Da quanto si è saputo, le famiglie delle vittime hanno apprezzato la presa di posizione del governo italiano che ha richiamato l'ambasciatore Gian Lorenzo Cornado dopo la scarcerazione del proprietario di Le Constellation. Nonostante ciò, l'amarezza è tanta: "Il danno è fatto.
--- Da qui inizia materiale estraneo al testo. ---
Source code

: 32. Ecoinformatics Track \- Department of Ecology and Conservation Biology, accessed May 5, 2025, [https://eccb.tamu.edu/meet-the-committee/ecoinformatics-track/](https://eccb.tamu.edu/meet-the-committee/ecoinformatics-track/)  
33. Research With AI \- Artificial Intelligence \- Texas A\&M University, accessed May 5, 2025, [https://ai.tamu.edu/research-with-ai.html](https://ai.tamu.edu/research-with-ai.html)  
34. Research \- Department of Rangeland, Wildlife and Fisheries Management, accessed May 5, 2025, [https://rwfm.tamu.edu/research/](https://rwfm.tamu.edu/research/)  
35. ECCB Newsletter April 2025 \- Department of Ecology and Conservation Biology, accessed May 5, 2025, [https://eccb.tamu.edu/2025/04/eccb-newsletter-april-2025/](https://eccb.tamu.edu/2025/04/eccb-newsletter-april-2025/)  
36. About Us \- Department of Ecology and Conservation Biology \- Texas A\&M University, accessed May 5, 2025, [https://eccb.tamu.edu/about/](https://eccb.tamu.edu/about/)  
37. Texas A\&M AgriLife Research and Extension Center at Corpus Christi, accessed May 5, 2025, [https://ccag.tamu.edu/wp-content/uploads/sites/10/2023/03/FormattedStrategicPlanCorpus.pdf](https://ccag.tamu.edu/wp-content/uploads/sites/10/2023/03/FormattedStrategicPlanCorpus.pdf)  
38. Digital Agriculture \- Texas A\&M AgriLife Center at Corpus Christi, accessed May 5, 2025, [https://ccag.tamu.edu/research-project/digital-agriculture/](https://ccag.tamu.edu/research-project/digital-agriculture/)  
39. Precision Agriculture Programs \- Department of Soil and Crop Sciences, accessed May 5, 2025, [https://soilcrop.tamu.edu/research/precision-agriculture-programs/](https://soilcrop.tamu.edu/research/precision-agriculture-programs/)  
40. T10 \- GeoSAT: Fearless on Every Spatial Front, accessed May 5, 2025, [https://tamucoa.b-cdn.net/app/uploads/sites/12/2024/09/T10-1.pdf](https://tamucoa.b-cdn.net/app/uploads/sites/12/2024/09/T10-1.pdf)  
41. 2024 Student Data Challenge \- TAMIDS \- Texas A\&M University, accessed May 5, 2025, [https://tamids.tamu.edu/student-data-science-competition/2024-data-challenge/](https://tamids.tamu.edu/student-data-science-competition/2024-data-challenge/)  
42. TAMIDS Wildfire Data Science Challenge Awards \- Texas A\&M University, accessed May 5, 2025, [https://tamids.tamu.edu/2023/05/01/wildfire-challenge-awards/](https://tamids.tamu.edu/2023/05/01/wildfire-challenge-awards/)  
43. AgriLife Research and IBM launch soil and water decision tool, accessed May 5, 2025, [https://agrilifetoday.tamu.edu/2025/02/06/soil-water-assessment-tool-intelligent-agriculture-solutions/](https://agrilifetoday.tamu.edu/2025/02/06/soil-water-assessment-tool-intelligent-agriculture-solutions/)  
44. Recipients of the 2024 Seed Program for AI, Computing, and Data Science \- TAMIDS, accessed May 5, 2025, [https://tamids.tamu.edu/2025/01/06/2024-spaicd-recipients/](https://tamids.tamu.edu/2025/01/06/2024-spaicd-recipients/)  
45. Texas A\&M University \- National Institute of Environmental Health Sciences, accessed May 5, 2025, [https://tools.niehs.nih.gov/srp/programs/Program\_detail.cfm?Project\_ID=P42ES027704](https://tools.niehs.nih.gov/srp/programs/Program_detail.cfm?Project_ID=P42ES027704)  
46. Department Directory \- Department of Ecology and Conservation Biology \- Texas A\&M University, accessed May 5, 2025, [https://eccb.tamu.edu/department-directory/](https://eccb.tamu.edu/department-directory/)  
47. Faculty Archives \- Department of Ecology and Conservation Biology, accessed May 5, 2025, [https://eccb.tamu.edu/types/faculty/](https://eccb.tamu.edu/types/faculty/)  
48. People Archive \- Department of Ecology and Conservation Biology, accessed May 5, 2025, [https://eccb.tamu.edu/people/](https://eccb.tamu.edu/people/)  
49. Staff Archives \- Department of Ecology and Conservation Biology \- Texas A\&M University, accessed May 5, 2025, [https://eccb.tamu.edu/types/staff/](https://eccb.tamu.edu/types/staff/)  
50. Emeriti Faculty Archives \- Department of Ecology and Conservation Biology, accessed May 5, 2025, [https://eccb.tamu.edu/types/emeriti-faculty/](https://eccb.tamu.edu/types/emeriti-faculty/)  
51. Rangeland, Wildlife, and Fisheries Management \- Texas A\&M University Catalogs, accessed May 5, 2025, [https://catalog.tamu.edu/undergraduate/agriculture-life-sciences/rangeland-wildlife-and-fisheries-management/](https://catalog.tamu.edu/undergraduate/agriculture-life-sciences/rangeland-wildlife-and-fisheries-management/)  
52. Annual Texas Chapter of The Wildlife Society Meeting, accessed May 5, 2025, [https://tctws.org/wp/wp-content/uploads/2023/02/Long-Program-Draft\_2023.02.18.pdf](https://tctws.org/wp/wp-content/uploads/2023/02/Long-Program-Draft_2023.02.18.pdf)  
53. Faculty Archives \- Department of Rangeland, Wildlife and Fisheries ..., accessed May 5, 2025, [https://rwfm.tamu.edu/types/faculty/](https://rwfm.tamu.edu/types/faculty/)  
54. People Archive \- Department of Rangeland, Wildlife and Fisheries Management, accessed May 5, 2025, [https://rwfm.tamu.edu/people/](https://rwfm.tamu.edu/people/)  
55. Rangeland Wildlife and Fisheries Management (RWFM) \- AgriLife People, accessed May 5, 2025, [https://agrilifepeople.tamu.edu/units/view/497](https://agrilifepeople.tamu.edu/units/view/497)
Non si torna indietro", spiega all'Ansa Umberto Marcucci, il padre di Manfredi, uno dei ragazzi feriti e ora ricoverati all'ospedale Niguarda di Milano, dopo avere parlato con i genitori di Riccardo Minghetti, il giovane romano che invece nel rogo è deceduto. "Ci fa piacere il forte intervento del governo italiano - ha detto Marcucci - Ci contiamo molto anche se non sappiamo come si estrinsecherà". "Se vuoi mandare un messaggio e tenerlo in carcere, devi stabilire una cauzione molto alta in modo che non possa arrivare qualcuno a pagarla", ha aggiunto Marcucci. Bene quindi la presa di posizione del governo italiano con la consapevolezza però che ormai il titolare di Le Constellation è uscito dalla cella.
"Non si torna indietro", una situazione che fa male non solo alle vittime italiane e i loro familiari. "Ci sono tante famiglie svizzere che stanno subendo un danno - ha concluso - dalle autorità del loro Paese".